Gli stereotipi professionali generano falsi miti e false credenze che portano a dipingere con il colore blu le professioni scientifiche e tecnologiche e con il colore rosa le professioni socio-educative. Una delle conseguenze dell’utilizzo di visioni stereotipate nell’ambito delle scelte professionali è la segregazione occupazionale “orizzontale”, cioè ancora oggi vediamo una presenza statisticamente diversa di donne e uomini in determinati settori professionali. Comprendere che le scelte non hanno colori è tra i primi passi per promuovere uguaglianza di genere nel mondo lavorativo e per non “tarpare le ali” alle persone di fronte alla progettazione del loro futuro personale e professionale.

Chi è lo psicologo e che ruolo ha nella scuola

 

In base all’art. 1 della Legge n. 56/1989 che ha istituito e regolamentato questa figura professionale, “la professione di psicologo comprende l’uso degli strumenti conoscitivi e di intervento per la prevenzione, la diagnosi, le attività di abilitazione-riabilitazione e di sostegno in ambito psicologico rivolte alla persona, al gruppo, agli organismi sociali e alle comunità. Comprende altresì le attività di sperimentazione, ricerca e didattica in tale ambito”.

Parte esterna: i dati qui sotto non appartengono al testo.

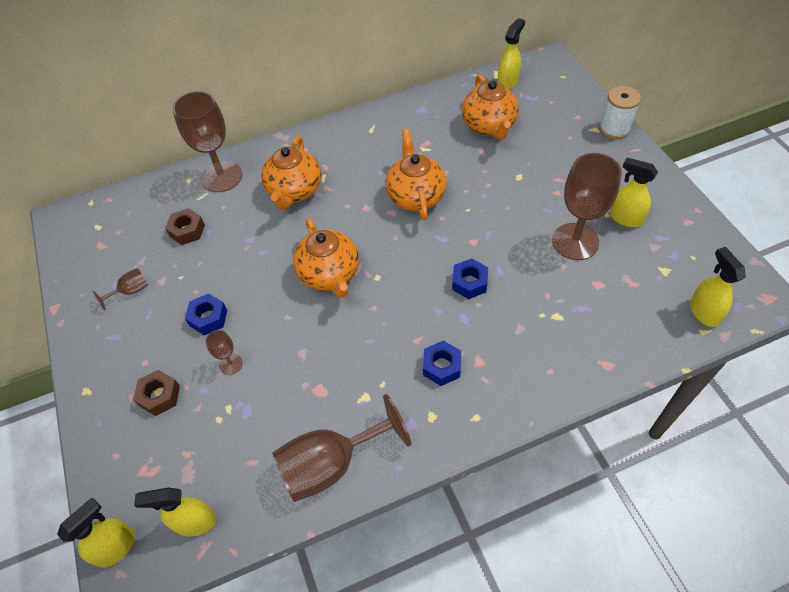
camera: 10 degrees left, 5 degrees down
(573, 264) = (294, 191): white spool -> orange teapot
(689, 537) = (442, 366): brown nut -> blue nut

Lo psicoterapeuta, invece, è uno psicologo o un medico che ha acquisito, tramite una ulteriore specializzazione post-lauream almeno quadriennale, delle tecniche specifiche utili a contrastare i disagi e la patologia della sfera psichica, emotiva, relazionale.

 

Le principali funzioni degli psicologi impegnati all’interno delle scuole possono essere individuate nelle seguenti :

  • costituire un’opportunità per favorire delle riflessioni
  • costituire un momento qualificante di educazione alla salute e prevenzione del disagio, per il benessere psicofisico degli studenti e degli insegnanti
  • promuovere negli studenti la motivazione allo studio e la fiducia in se stessi
  • costituire un momento qualificante di ascolto e di sviluppo di una relazione di aiuto
  • costituire un momento qualificante per la prevenzione del disagio evolutivo
  • collaborare con le famiglie per la prevenzione del disagio e dell’abbandono scolastico
  • rappresentare uno strumento per la formazione e la riqualificazione del personale docente
  • rappresentare uno strumento, una modalità ed un’occasione per la formazione dei genitori.

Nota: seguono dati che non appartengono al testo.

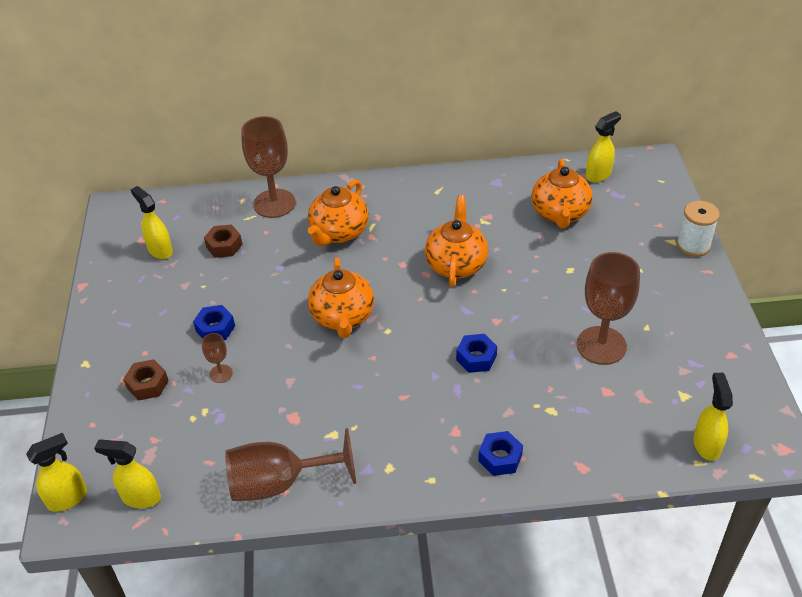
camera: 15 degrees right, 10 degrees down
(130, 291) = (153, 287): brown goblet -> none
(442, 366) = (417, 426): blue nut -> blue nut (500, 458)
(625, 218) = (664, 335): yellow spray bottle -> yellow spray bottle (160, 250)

La presenza di uno Sportello di Ascolto Psicologico all’interno delle Scuole è una grande opportunità per affrontare e risolvere problematiche inerenti la crescita, oppure legate all’insuccesso, alla dispersione scolastica, al bullismo, o ancora specificatamente connesse al periodo dell’adolescenza.

Lo Sportello di Ascolto è uno spazio dedicato prioritariamente ai ragazzi, ai loro problemi, alle loro difficoltà con il mondo della scuola, la famiglia, i pari e così via, ma è anche un possibile spazio di incontro e confronto per i genitori per capire e contribuire a risolvere le difficoltà che naturalmente possono sorgere nel rapporto con un figlio che cresce.

Lo Psicologo Scolastico, dunque, è a disposizione degli studenti, dei genitori, degli insegnanti che desiderino un confronto con un esperto di relazioni e comunicazione tenuto al segreto professionale.

Il colloquio che si svolge all’interno dello Sportello d’Ascolto non ha fini terapeutici ma di counseling, per aiutare il ragazzo a individuare i problemi e le possibili soluzioni, collaborando con gli insegnanti in un’area psicopedagogia di intervento integrato.